The temperature and supplies specifications take place in the adder.spi file:
.TEMP 125 .GLOBAL vdd vss Vsupply vdd 0 DC 1.62 Vground vss 0 DC 0 |
As the adder.spi subcircuit is not instantiated, the vdd and vss signals appear in the .GLOBAL statement.
The technology file is included with a SPICE .INCLUDE directive in the adder.spi file.
.INCLUDE ../techno/bsim4_dummy.ng |
The generation launch is done through the command hitas:
avt_LoadFile adder.spi spice set fig [hitas adder] |
The hitas function takes as argument the name of the figure (the subckt for a SPICE netlist) to analyze. The tas function returns a pointer on the timing database newly created. This pointer can be used as an input to further steps of verification, thus avoiding costly re-reading of the timing database from the disk.
To perform the database generation, just launch the script db.tcl
The complete configuration required for the database browsing takes place in the report.tcl.
The command:
set fig [ttv_LoadSpecifiedTimingFigure adder] |
reads the timing database from disk (as said before, the re-reading of the database can be avoided by directly taking as an input the return value of the hitas function. For the sake of clarity, and because we are dealing with small timing databases, we preferred to split different verification steps into different scripts).
The command:
set clist [ttv_GetPaths $fig * * rr 5 critic path max] |
gives the 5 most critical paths (critic and path arguments) of the design, that begin and end on a rising transition (rr argument), with no specification of signal name (* * arguments), in the database pointed out by $fig. The function returns a pointer on the newly created list.
The command:
ttv_DisplayPathListDetail stdout $clist |
displays on the standard output the detail of all the paths of the path list given by the ttv_GetPaths function.
To get these paths, launch the script report.tcl.

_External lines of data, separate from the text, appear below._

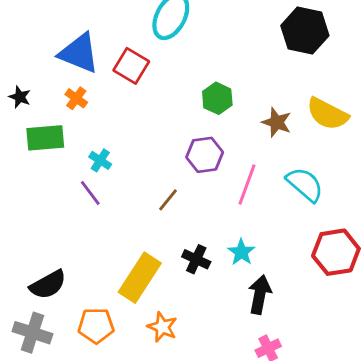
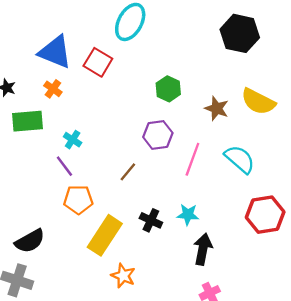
cyan star: (241, 252) -> (188, 215), turned -30
orange pentagon: (96, 326) -> (78, 200), moved

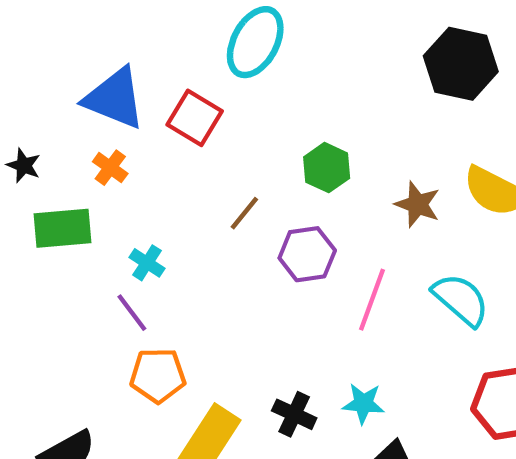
brown line: (128, 172) -> (244, 213), moved

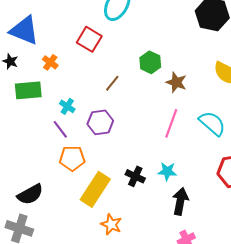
blue triangle: (115, 98) -> (24, 30), moved
brown star: (418, 204) -> (176, 82), moved
purple hexagon: (307, 254) -> (100, 122), moved

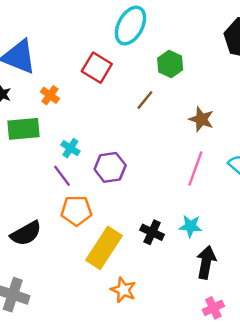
green hexagon: (150, 62) -> (170, 64), moved
brown line: (112, 83) -> (145, 100), moved
black semicircle: (30, 194) -> (26, 233), moved

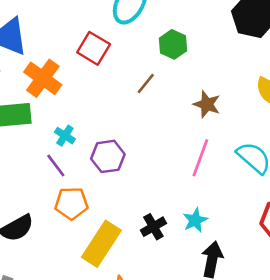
orange cross: (50, 95) -> (43, 78), size x1.8
cyan star: (191, 226) -> (195, 220), turned -30
black cross: (152, 232) -> (153, 227), turned 35

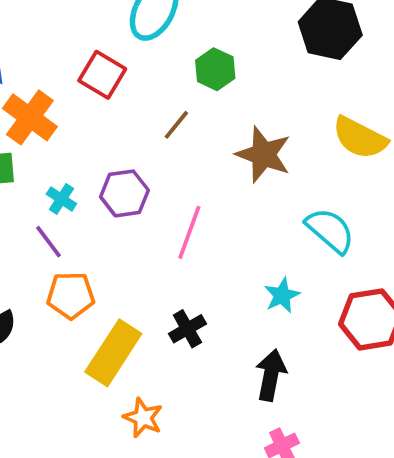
brown star: (207, 104) -> (263, 154), size x1.4
purple hexagon: (108, 156) -> (124, 193), moved
pink line: (200, 158) -> (189, 232), moved
cyan star: (195, 220) -> (282, 295), moved

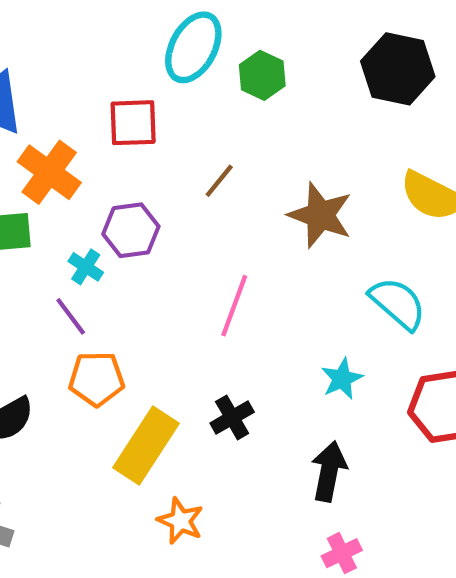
green hexagon: (215, 69) -> (262, 75), moved
red square: (102, 75) -> (133, 123), turned -33
purple hexagon: (124, 193) -> (131, 230), moved

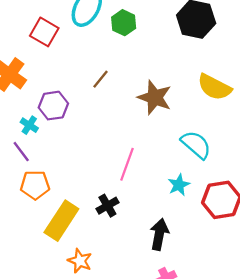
red square: (133, 123) -> (44, 32), moved, turned 32
pink line: (234, 306) -> (127, 164), moved
cyan star: (342, 379) -> (179, 185), moved

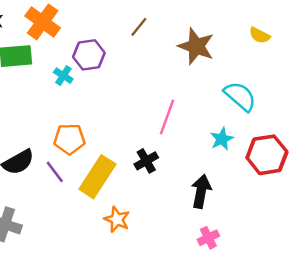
yellow semicircle: (214, 87) -> (260, 35), size x0.6
purple line: (21, 152) -> (55, 172), moved

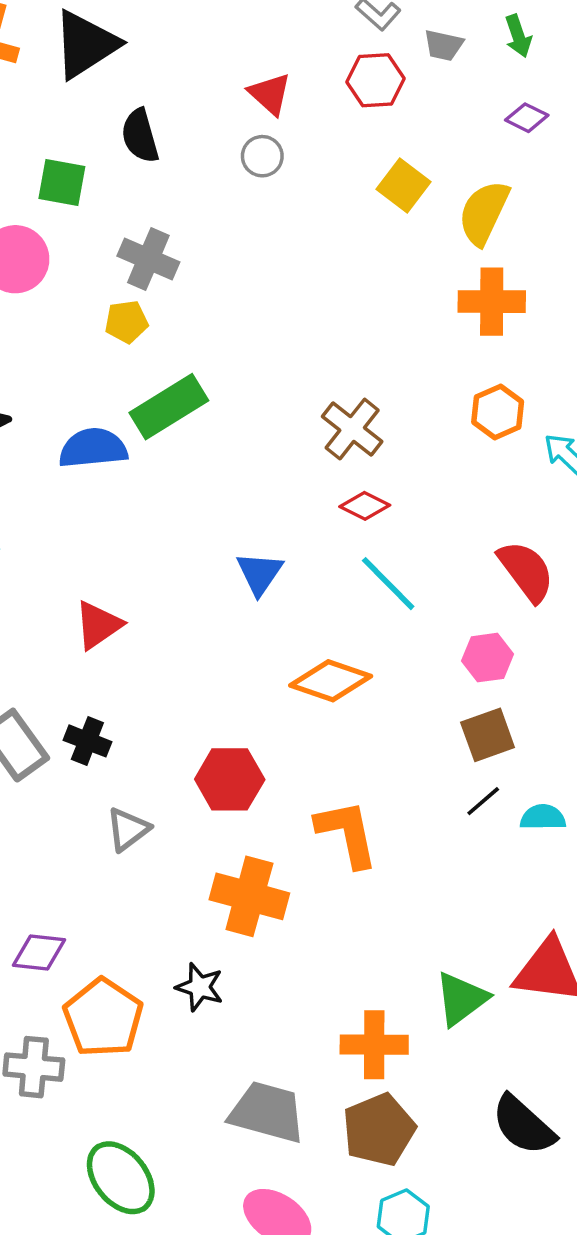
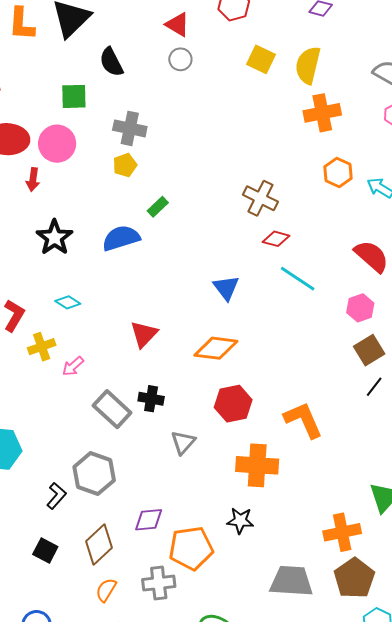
green rectangle: (169, 407) -> (158, 207), size x0.5
orange diamond: (331, 681) -> (216, 348), moved
orange pentagon: (103, 1018) -> (191, 548), turned -30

#!/usr/bin/env avt_shell # Ex adder.1 set fig [ttv_LoadSpecifiedTimingFigure adder] set clist [ttv_GetTimingSignalList $fig connector interface] foreach c $clist { puts "[ttv_GetTimingSignalProperty $c NAME] [ttv_GetTimingSignalProperty $c DIR]" } # Ex adder.2 set fig [ttv_LoadSpecifiedTimingFigure adder] set clist [ttv_GetPaths $fig a_0 cout ?? 5 critic path max] ttv_DisplayPathListDetail stdout $clist # Ex adder.3 and adder.4 set fig [ttv_LoadSpecifiedTimingFigure adder] set clist [ttv_GetPaths $fig * * rr 5 critic path max] set plist [ttv_GetParallelPaths [lindex $clist 1] 10] ttv_DisplayPathListDetail stdout $plist # Ex adder.5 and adder.6 ttv_DisplayPathDetailHideColumn dt.linetype ttv_SetupReport ps ttv_DisplayPathListDetail stdout $plist |